Opinion
January 6, 2000
Appeal from a judgment of the County Court of Delaware County (Estes, J.), rendered February 16, 1999, convicting defendant upon his plea of guilty of the crimes of sexual abuse in the first degree, sodomy in the second degree, endangering the welfare of a child and criminal possession of a weapon in the fourth degree.
Teresa C. Mulliken, Delhi, for appellant.
Richard D. Northrup Jr., District Attorney, Delhi, for respondent.
Before: CARDONA, P.J., MERCURE, CREW III, GRAFFEO and MUGGLIN, JJ.
MEMORANDUM AND ORDER
In satisfaction of an eight-count superior court information, defendant pleaded guilty to one count each of sexual abuse in the first degree, sodomy in the second degree, endangering the welfare of a child and criminal possession of a weapon in the fourth degree. Defendant was sentenced to consecutive sentences of 2 to 7 years in prison for the sexual abuse and sodomy charges and definite sentences of one year on the remaining counts, which were to be served concurrently with the sentence imposed on the sexual abuse count. Defendant now argues that this sentence was harsh and excessive because of his terminal illness and the fact that the children he molested were not strangers but members of his family.

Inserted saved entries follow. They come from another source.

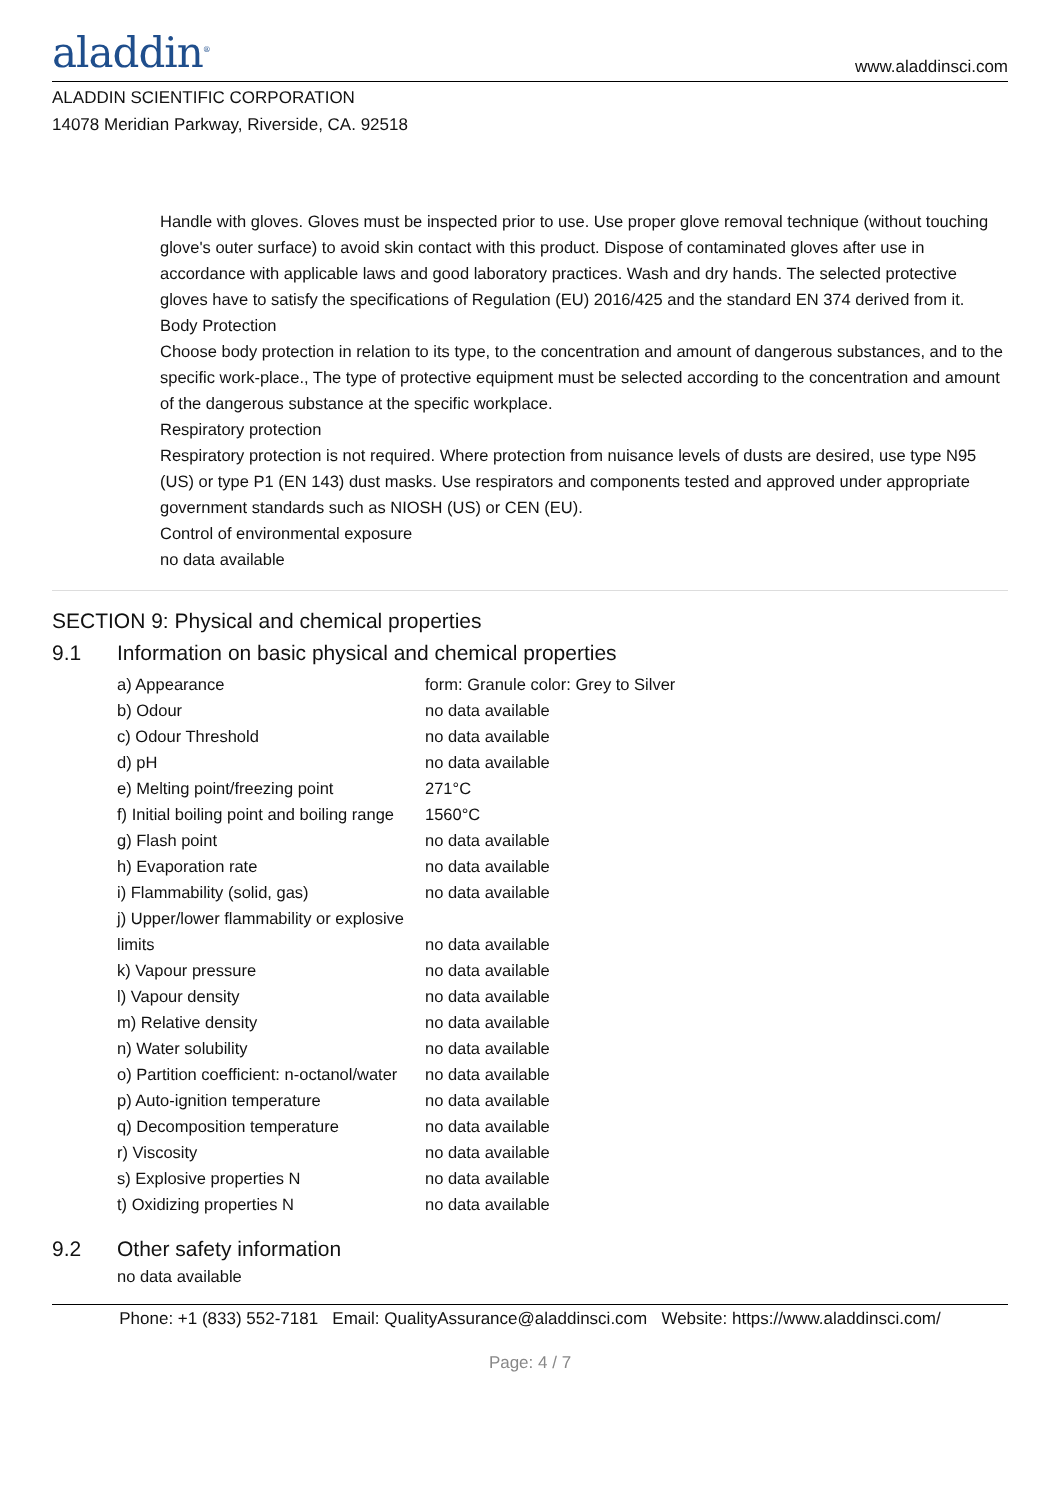aladdin<sup>®</sup>
www.aladdinsci.com
ALADDIN SCIENTIFIC CORPORATION
14078 Meridian Parkway, Riverside, CA. 92518
Handle with gloves. Gloves must be inspected prior to use. Use proper glove removal technique (without touching glove's outer surface) to avoid skin contact with this product. Dispose of contaminated gloves after use in accordance with applicable laws and good laboratory practices. Wash and dry hands. The selected protective gloves have to satisfy the specifications of Regulation (EU) 2016/425 and the standard EN 374 derived from it.
Body Protection
Choose body protection in relation to its type, to the concentration and amount of dangerous substances, and to the specific work-place., The type of protective equipment must be selected according to the concentration and amount of the dangerous substance at the specific workplace.
Respiratory protection
Respiratory protection is not required. Where protection from nuisance levels of dusts are desired, use type N95 (US) or type P1 (EN 143) dust masks. Use respirators and components tested and approved under appropriate government standards such as NIOSH (US) or CEN (EU).
Control of environmental exposure
no data available
SECTION 9: Physical and chemical properties
9.1 Information on basic physical and chemical properties
| a) Appearance | form: Granule color: Grey to Silver |
| b) Odour | no data available |
| c) Odour Threshold | no data available |
| d) pH | no data available |
| e) Melting point/freezing point | 271°C |
| f) Initial boiling point and boiling range | 1560°C |
| g) Flash point | no data available |
| h) Evaporation rate | no data available |
| i) Flammability (solid, gas) | no data available |
| j) Upper/lower flammability or explosive limits | no data available |
| k) Vapour pressure | no data available |
| l) Vapour density | no data available |
| m) Relative density | no data available |
| n) Water solubility | no data available |
| o) Partition coefficient: n-octanol/water | no data available |
| p) Auto-ignition temperature | no data available |
| q) Decomposition temperature | no data available |
| r) Viscosity | no data available |
| s) Explosive properties N | no data available |
| t) Oxidizing properties N | no data available |
9.2 Other safety information
no data available
Phone: +1 (833) 552-7181 Email: QualityAssurance@aladdinsci.com Website: https://www.aladdinsci.com/
Page: 4 / 7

We must disagree with these arguments. A sentence within permissible statutory ranges will not be disturbed unless extraordinary circumstances exist warranting a modification (see,People v. Dolphy, 257 A.D.2d 681, 685, lv denied 93 N.Y.2d 872). Here, while defendant's illness is unfortunate, given his admitted victimization of children who had every reason to trust him, we find no reason to disturb the sentence imposed in the interest of justice (see, id.).

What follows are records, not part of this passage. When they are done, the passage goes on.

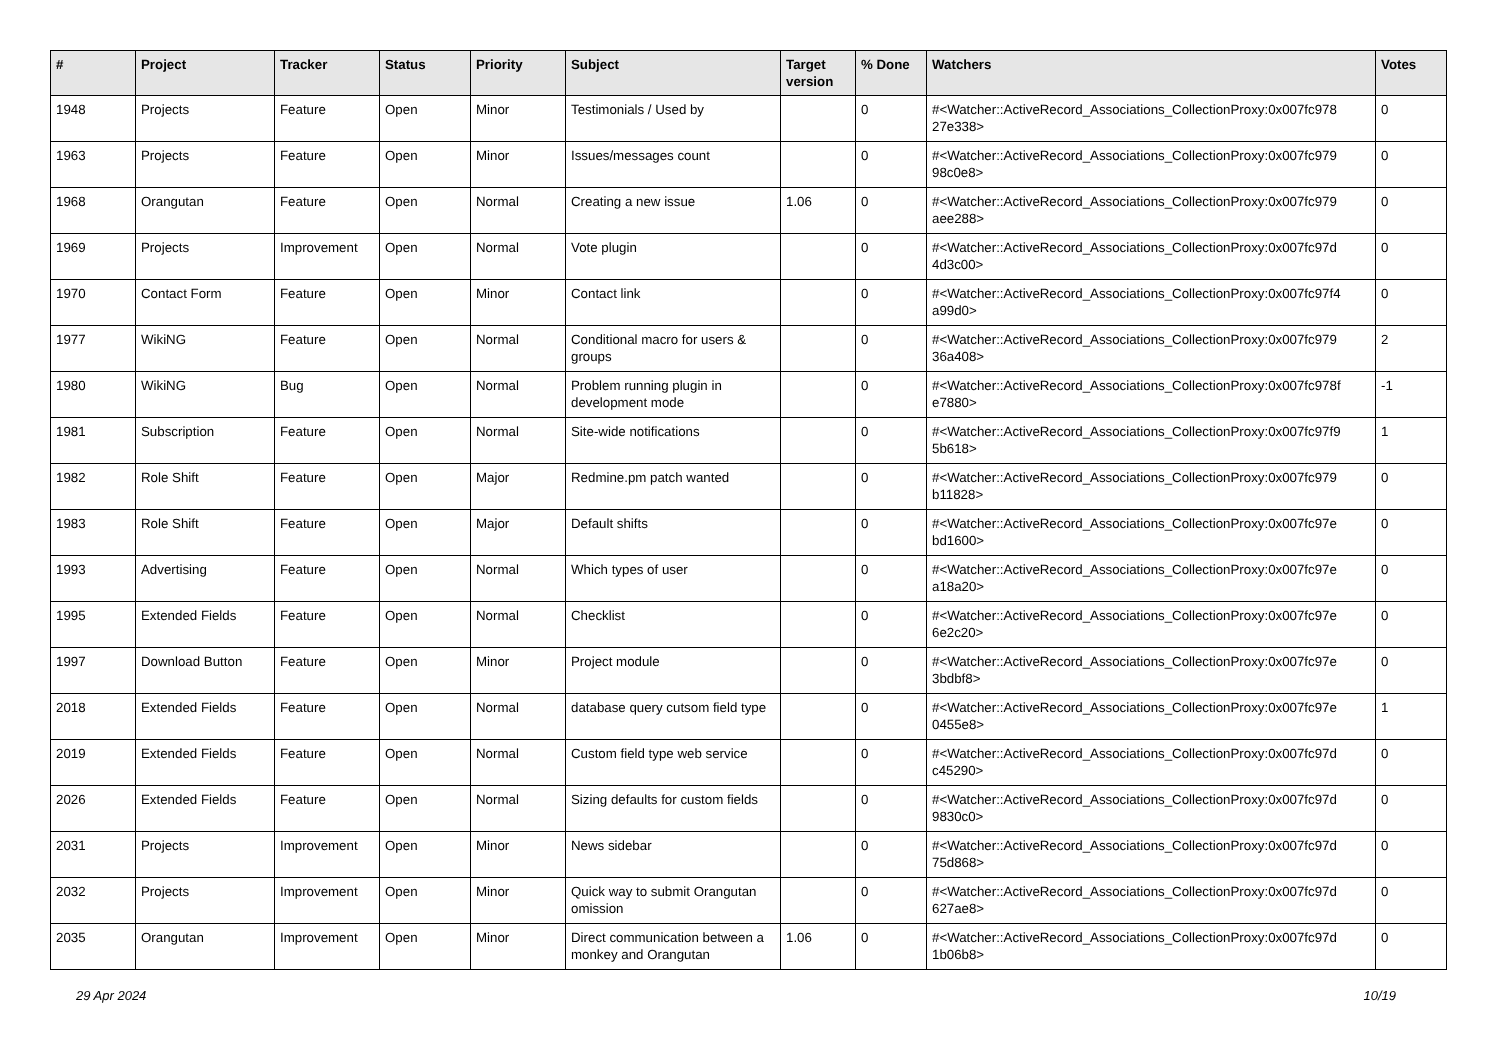| # | Project | Tracker | Status | Priority | Subject | Target version | % Done | Watchers | Votes |
| --- | --- | --- | --- | --- | --- | --- | --- | --- | --- |
| 1948 | Projects | Feature | Open | Minor | Testimonials / Used by | | 0 | #<Watcher::ActiveRecord_Associations_CollectionProxy:0x007fc978 27e338> | 0 |
| 1963 | Projects | Feature | Open | Minor | Issues/messages count | | 0 | #<Watcher::ActiveRecord_Associations_CollectionProxy:0x007fc979 98c0e8> | 0 |
| 1968 | Orangutan | Feature | Open | Normal | Creating a new issue | 1.06 | 0 | #<Watcher::ActiveRecord_Associations_CollectionProxy:0x007fc979 aee288> | 0 |
| 1969 | Projects | Improvement | Open | Normal | Vote plugin | | 0 | #<Watcher::ActiveRecord_Associations_CollectionProxy:0x007fc97d 4d3c00> | 0 |
| 1970 | Contact Form | Feature | Open | Minor | Contact link | | 0 | #<Watcher::ActiveRecord_Associations_CollectionProxy:0x007fc97f4 a99d0> | 0 |
| 1977 | WikiNG | Feature | Open | Normal | Conditional macro for users & groups | | 0 | #<Watcher::ActiveRecord_Associations_CollectionProxy:0x007fc979 36a408> | 2 |
| 1980 | WikiNG | Bug | Open | Normal | Problem running plugin in development mode | | 0 | #<Watcher::ActiveRecord_Associations_CollectionProxy:0x007fc978f e7880> | -1 |
| 1981 | Subscription | Feature | Open | Normal | Site-wide notifications | | 0 | #<Watcher::ActiveRecord_Associations_CollectionProxy:0x007fc97f9 5b618> | 1 |
| 1982 | Role Shift | Feature | Open | Major | Redmine.pm patch wanted | | 0 | #<Watcher::ActiveRecord_Associations_CollectionProxy:0x007fc979 b11828> | 0 |
| 1983 | Role Shift | Feature | Open | Major | Default shifts | | 0 | #<Watcher::ActiveRecord_Associations_CollectionProxy:0x007fc97e bd1600> | 0 |
| 1993 | Advertising | Feature | Open | Normal | Which types of user | | 0 | #<Watcher::ActiveRecord_Associations_CollectionProxy:0x007fc97e a18a20> | 0 |
| 1995 | Extended Fields | Feature | Open | Normal | Checklist | | 0 | #<Watcher::ActiveRecord_Associations_CollectionProxy:0x007fc97e 6e2c20> | 0 |
| 1997 | Download Button | Feature | Open | Minor | Project module | | 0 | #<Watcher::ActiveRecord_Associations_CollectionProxy:0x007fc97e 3bdbf8> | 0 |
| 2018 | Extended Fields | Feature | Open | Normal | database query cutsom field type | | 0 | #<Watcher::ActiveRecord_Associations_CollectionProxy:0x007fc97e 0455e8> | 1 |
| 2019 | Extended Fields | Feature | Open | Normal | Custom field type web service | | 0 | #<Watcher::ActiveRecord_Associations_CollectionProxy:0x007fc97d c45290> | 0 |
| 2026 | Extended Fields | Feature | Open | Normal | Sizing defaults for custom fields | | 0 | #<Watcher::ActiveRecord_Associations_CollectionProxy:0x007fc97d 9830c0> | 0 |
| 2031 | Projects | Improvement | Open | Minor | News sidebar | | 0 | #<Watcher::ActiveRecord_Associations_CollectionProxy:0x007fc97d 75d868> | 0 |
| 2032 | Projects | Improvement | Open | Minor | Quick way to submit Orangutan omission | | 0 | #<Watcher::ActiveRecord_Associations_CollectionProxy:0x007fc97d 627ae8> | 0 |
| 2035 | Orangutan | Improvement | Open | Minor | Direct communication between a monkey and Orangutan | 1.06 | 0 | #<Watcher::ActiveRecord_Associations_CollectionProxy:0x007fc97d 1b06b8> | 0 |
29 Apr 2024 10/19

We note in passing our disagreement with the People's suggestion that defendant, who has no prior felony convictions, was illegally sentenced to a one-third minimum prison term because that crime is a class D violent felony (see, Penal Law § 70.02 [1] [c]; § 130.65 Penal). While it is true that Penal Law § 70.02 has been the subject of several amendments in recent years relating to the sentencing of violent felony offenders, the subject sexual abuse in the first degree count in the superior court information accuses defendant of molesting the victim between June 1991 and June 1992, a period that preceded these amendments and their effective dates (see, L 1998, ch 1, §§ 8, 44; L 1995, ch 3, § 4).
Cardona, P.J., Mercure, Crew III, Graffeo and Mugglin, JJ., concur.
ORDERED that the judgment is affirmed, and matter remitted to the County Court of Delaware County for further proceedings pursuant to CPL 460.50 (5).